As she reached the kitchen, a board squeaked beneath Gloria, and Billy spun, drew his big Walker. “You do me a great favor and set down by the fire, Mrs. Curtice.” Billy looked back at his wife. “You think I’m some monster, Bessie, but I ain’t
. Just willin to do more for my family than most.”
“Billy, you say you done this for me, but look at my face. What kind a man beats on his—”
“Won’t ever lay a hand on you again. That’s a promise.”
“I need to know what all you done before I—”
“And I’ll tell you. Everthin. No more secrets. But right now, ’til we get out a this town, I need you to trust me. I love you and Harriet. You’re my blue chips. That’s the only reason I done any a this. Will you trust me?” Bessie looked over at Gloria. “Don’t look at her. Look in my eyes. This is your crossroads. What do you want?”
“To be with the boy I fell in love with in Tennessee.”
“You’re lookin at him.”
“Am I?”
“For a fact. Gonna be different after we leave. So much better.”
“I wanna believe that, Billy.”
Gloria said, “Bessie, you didn’t see what your husband did to—”
“Shut up!” Billy touched his wife’s face, and Gloria saw it happen—a softening in Bessie’s eyes, walls coming down.

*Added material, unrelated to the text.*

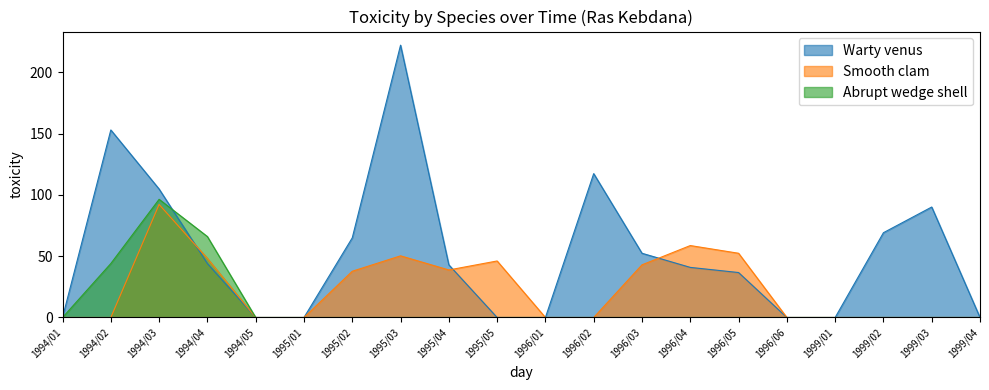

True or false: Abrupt wedge shell has more than 1 points higher than both neighbors.

False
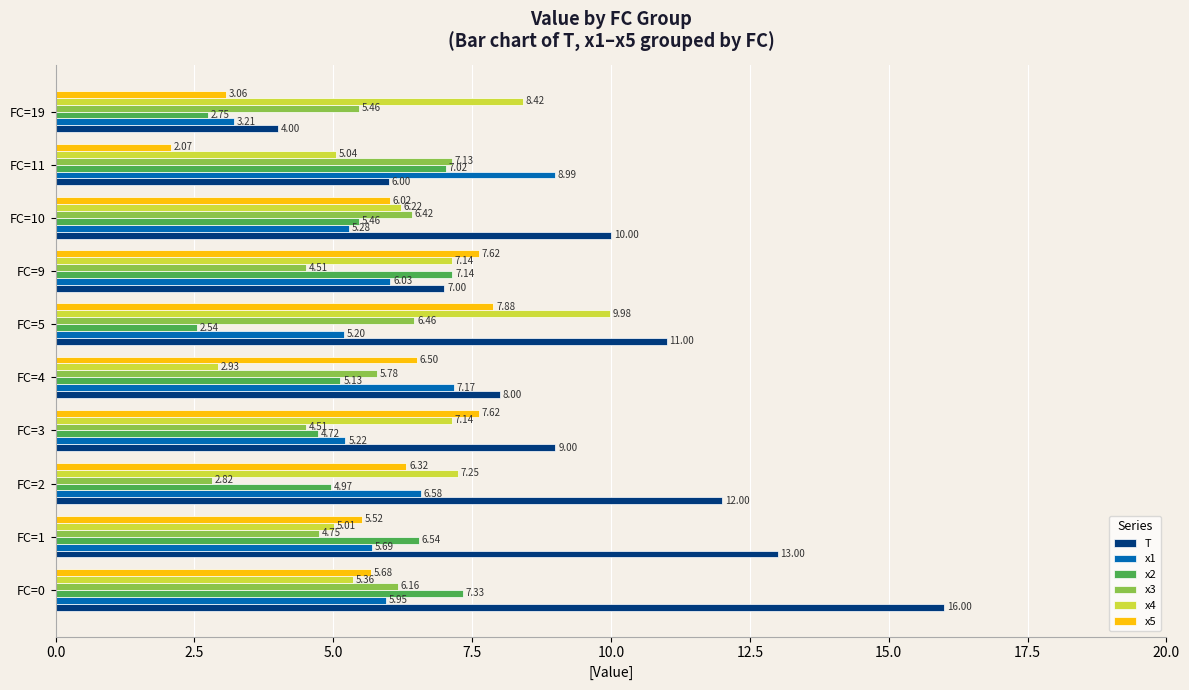

Between FC=2 and FC=3, which series saw the biggest shift?

T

“Burn the breeze back to the cabin,” Billy said. “I want you to pack what food we got, enough clothes for us to get to Silverton.”
“We’re goin now?”
“Can’t stay in this bog hole.”
“Bessie!” Gloria said. “What are you doing?”
Bessie reached down and took her daughter’s hand. “I’m sorry,” she said. “But he is my husband. I ain’t got nothin else.”
Gloria’s eyes ran over. “Where’s my husband? Where’s Zeke?”
The McCabes walked onto the front porch.